Spectrin mutations in hereditary elliptocytosis and hereditary spherocytosis.

Hereditary elliptocytosis (HE), its aggravated form hereditary pyropoikilocytosis (HPP), and hereditary spherocytosis (HS) designate a set of congenital hemolytic syndromes. The responsible mutations lie in several genes encoding proteins of the red cell membrane. In particular, they involve the SPTA1 and SPTB genes that encode erythroid spectrin alpha- and beta-chains, respectively. In situ, spectrin is a alpha 2 beta 2 fibrillar tetramer resulting from the head-to-head self-association of two alpha beta dimers. In HE, the 24 known alpha-chain mutations lie in the self-association site or its vicinity, whereas the 17 beta-chain mutations occur in the self-association site itself (record of November 30, 1995). Allele alpha LELY (LELY: Low Expression LYon) is found in ethnic groups remote from one another with a uniform frequency (20-30% of all alpha-alleles). It allows an expanded expression of any HE alpha-allele located in trans and results in severe HE or in HPP. In HS, a number of spectrin mutations have been recorded recently. Allele alpha LEPRA (LEPRA: Low Expression PRAgue) would occur in a recurrent fashion.

Molecular genetics of hereditary elliptocytosis and hereditary spherocytosis.

Red cells ow their mechanical properties, that is, their resistance and their elastic deformability, to a protein network that laminates the lipid bilayer and to proteins spanning the latter. All proteins are interconnected. Their structure, as well as the structure of the corresponding genes, will be outlined. Numerous mutations have allowed to reclassify hereditary elliptocytosis (HE) and poikilocytosis (HP), and, more recently, hereditary spherocytosis (HS) into well defined subsets of hereditary hemolytic anemias. HE stems from changes in the SPTA1, SPTB, EL1 and (exceptionally) GPYC genes that encode spectrin alpha- and beta- chains, protein 4.1 and glycophorin C/D, respectively. HS derives from altercations in the ANK1, EPB3 and ELB42 genes, encoding ankyrin, band 3 and protein 4.2, respectively, and also in the SPTA1 and SPTB genes.

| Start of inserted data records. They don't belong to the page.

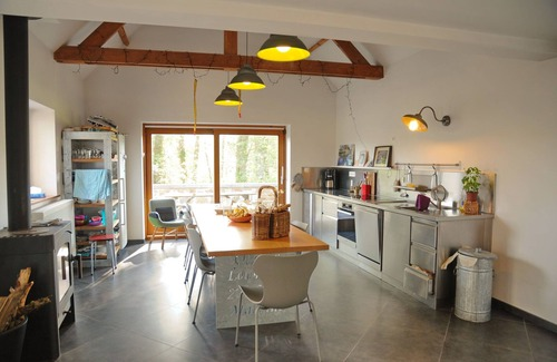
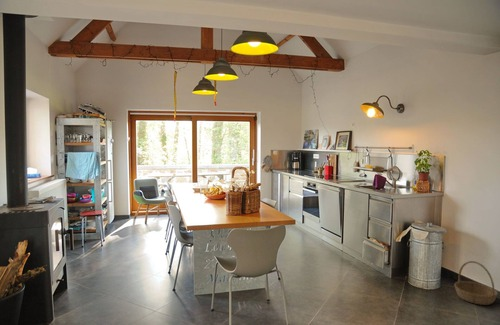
+ basket [453,260,499,306]
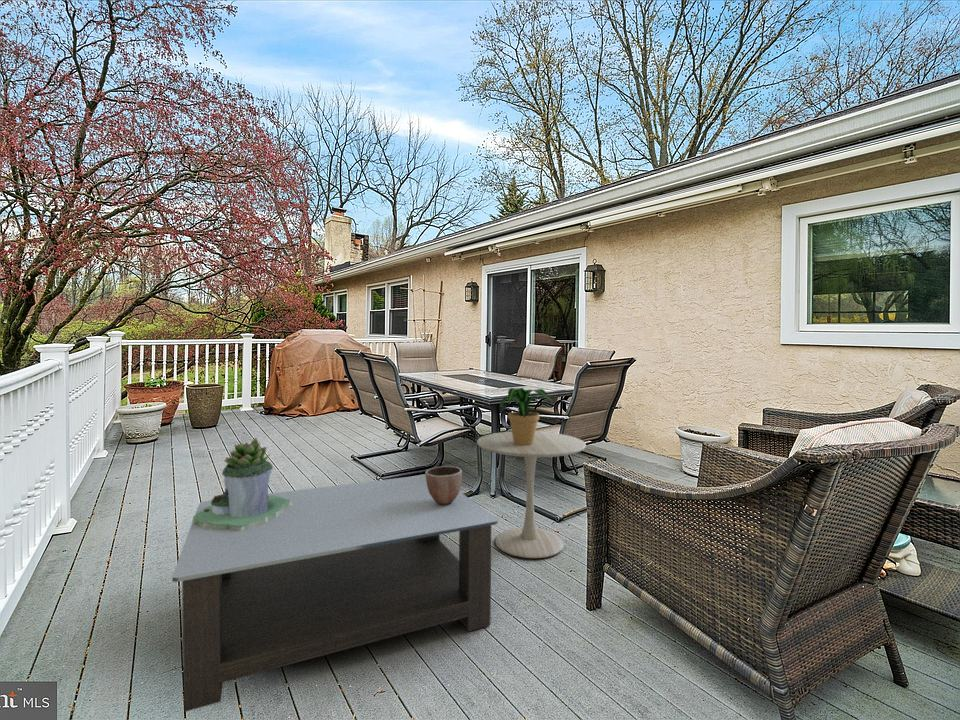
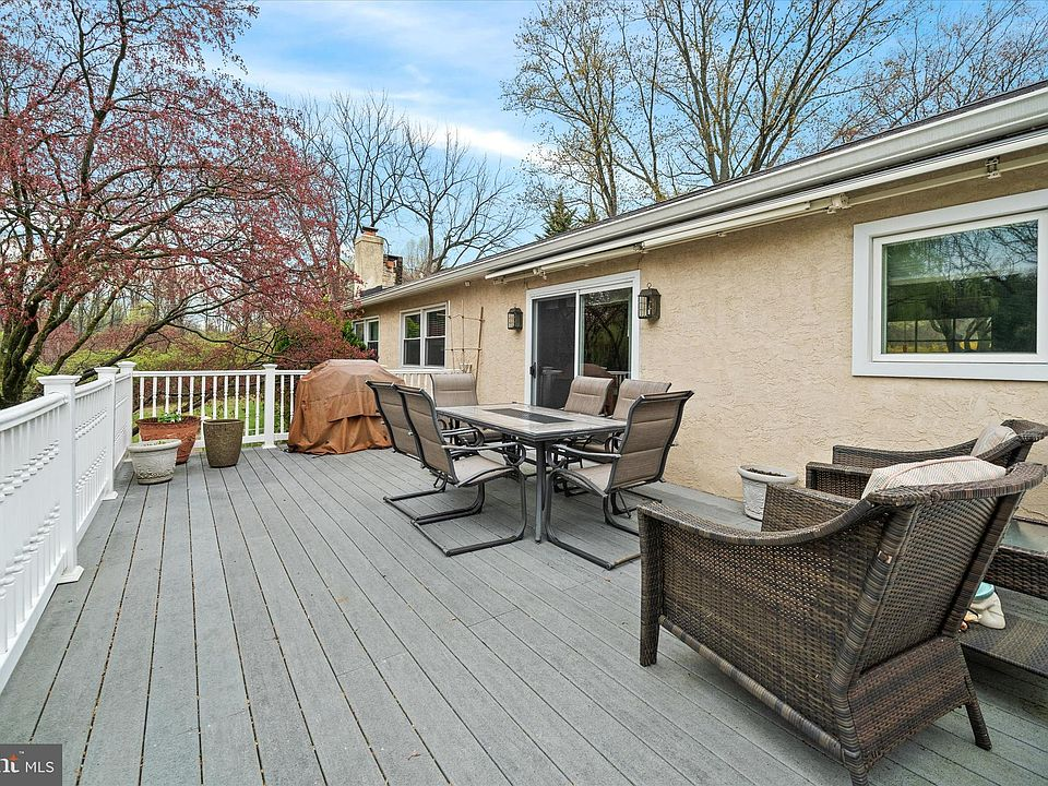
- coffee table [171,474,499,713]
- decorative bowl [425,465,463,505]
- succulent planter [191,437,292,531]
- side table [476,431,587,559]
- potted plant [499,387,552,445]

We will present a repertory of the known mutations. Innumerable polymorphisms will not be considered here, except for a few remarkable ones. Some general points must be stressed on. (a) Clinically conspicuous disorders are often the result of two alleles interacting in trans to one another. Whereas one allele causes moderate symptoms by itself, the other one is usually silent in the simple heterozygous (and exceptionally in the homozygous) state. As a result, the number of potentially pathogenic alleles is much more important than had been initially suspected. (b) The reduction or the loss of a protein within multiprotein assemblies are frequently encountered in red cell membrane genetic diseases; it leads to the disruption of the complexes with the possible disappearance of the other proteins than the mutated protein. (c) The above genes being also expressed in nonerythroid tissues, one starts finding multisyndromic conditions adding non-hematological manifestations to hemolysis. It is puzzling, though, that such situations are not more frequent. (d) In practice, the molecular diagnosis of HE and HS has reached a semi-routine stage that helps very much the paediatricians and haematologists.